PatStLouis commented 2 months ago

@selfissued equating Artificial Intelligence (computer software) with earthquakes (natural geological hazard) is comparing oranges and apples. AI is a term to define computer software that will ingest and process data, controlled by individuals with intentions, to output a model which is very efficient at a specific digital task. AI is also tightly coupled with privacy concerns, which is one of the core principle VC's are addressing in the personal identification sphere. That's 2 strong correlation here, and I'm sure more could be done.

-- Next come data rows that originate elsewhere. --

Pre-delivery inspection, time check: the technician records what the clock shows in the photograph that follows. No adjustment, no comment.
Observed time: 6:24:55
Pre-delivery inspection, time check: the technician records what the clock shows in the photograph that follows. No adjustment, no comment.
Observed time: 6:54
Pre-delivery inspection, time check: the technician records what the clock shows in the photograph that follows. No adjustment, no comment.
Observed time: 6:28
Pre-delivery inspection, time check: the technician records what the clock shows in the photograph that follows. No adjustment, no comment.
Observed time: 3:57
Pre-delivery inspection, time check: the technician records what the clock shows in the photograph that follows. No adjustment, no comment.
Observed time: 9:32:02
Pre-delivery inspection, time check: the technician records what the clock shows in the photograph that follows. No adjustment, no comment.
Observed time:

Additionally, people might be tempted to introduce some form of Machine Learning algorithm to interact with verifiable credentials. The spec should outline considerations of doing as such.

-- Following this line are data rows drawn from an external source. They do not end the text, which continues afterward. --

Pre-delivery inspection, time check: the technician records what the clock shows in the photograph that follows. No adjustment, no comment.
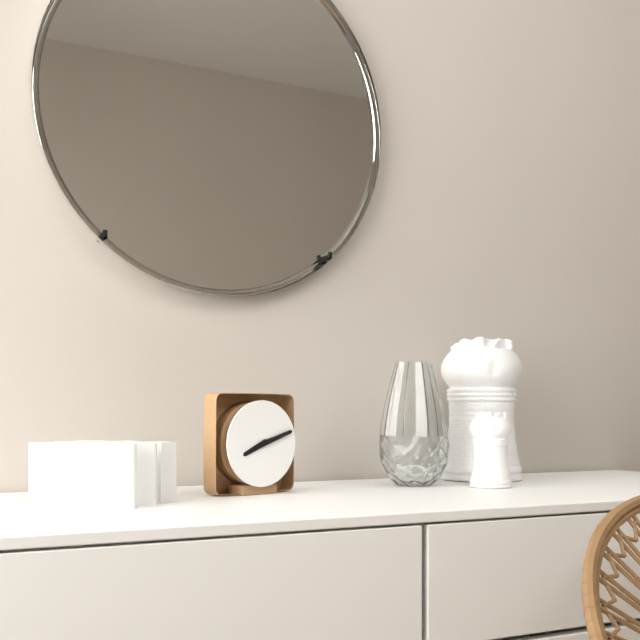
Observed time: 8:12
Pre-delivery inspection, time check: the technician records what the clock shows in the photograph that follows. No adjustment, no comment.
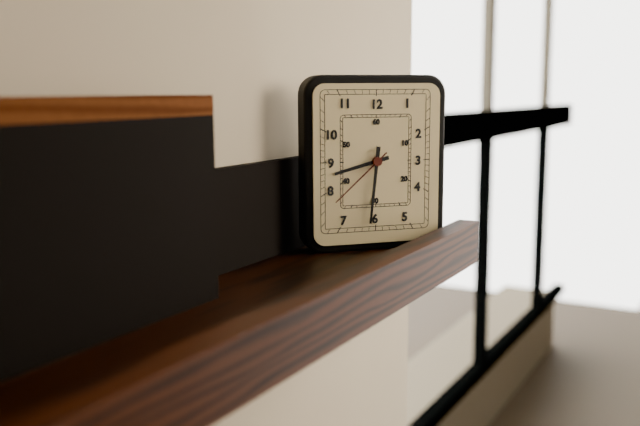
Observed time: 8:31:38
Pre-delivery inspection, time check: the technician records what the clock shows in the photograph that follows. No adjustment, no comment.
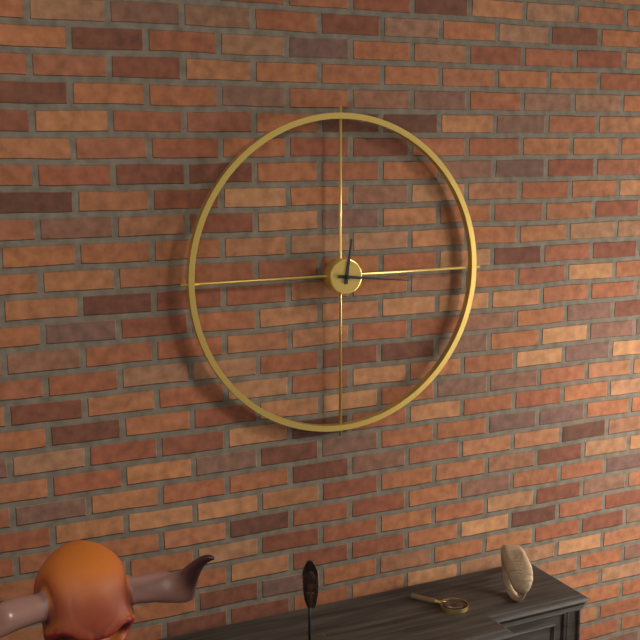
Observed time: 12:16
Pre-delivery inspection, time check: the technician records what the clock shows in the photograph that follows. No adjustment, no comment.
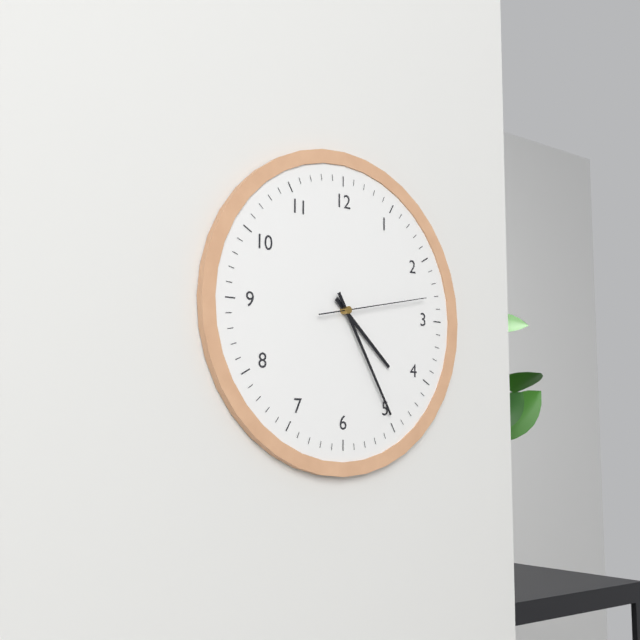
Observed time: 4:25:13
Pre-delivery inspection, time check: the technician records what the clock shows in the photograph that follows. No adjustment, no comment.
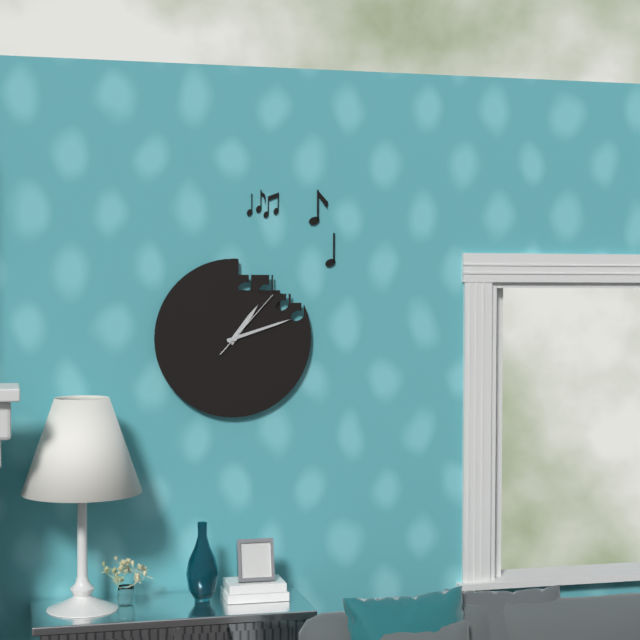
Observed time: 1:12:07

I support adding a section about AI to the Security Considerations.

For the Cloud Computing analogy, it's far from a silly concern. If a Canadian company hosts PII in a Cloud Based Service in the United States, this data becomes subject to United States privacy laws and the company is legally liable for what happens to this data. Data Privacy laws are in place for a reason. While some might not value privacy, they are not entitled to make the same judgement about other peoples right for privacy.

iherman commented 2 months ago

The issue was discussed in a meeting on 2024-07-17

View the transcript #### 3.1. Add Artificial Intelligence section to Security Considerations. (pr vc-data-model#1508) _See github pull request [vc-data-model#1508](https://github.com/w3c/vc-data-model/pull/1508)._ **Brent Zundel:** add AI section. lots of approvals. One request for changes that seems editorial. And one request from Mike Jones to not include it at all. **Manu Sporny:** I have applied Ted's suggested changes. **Brent Zundel:** anyone (other than Mike) on the call that would object to merging PR 1508? … Mike you can comment too. **Michael Jones:** What was the update that was going to be made? **Manu Sporny:** Dave's changes. Something like "VCs that seem like they might be only attained by humans... might be used by AI.". **Michael Jones:** Let me re-review it during the call. **Brent Zundel:** pinging Mike may not have happened, so thanks Mike for looking at it. > *Michael Jones:* I still think this is a waste of spec space, but I've withdrawn my objection [https://github.com/w3c/vc-data-model/pull/1508#pullrequestreview-2183294339](https://github.com/w3c/vc-data-model/pull/1508#pullrequestreview-2183294339).
msporny commented 2 months ago

Editorial, multiple reviews, changes requested and made, no remaining objections, merging.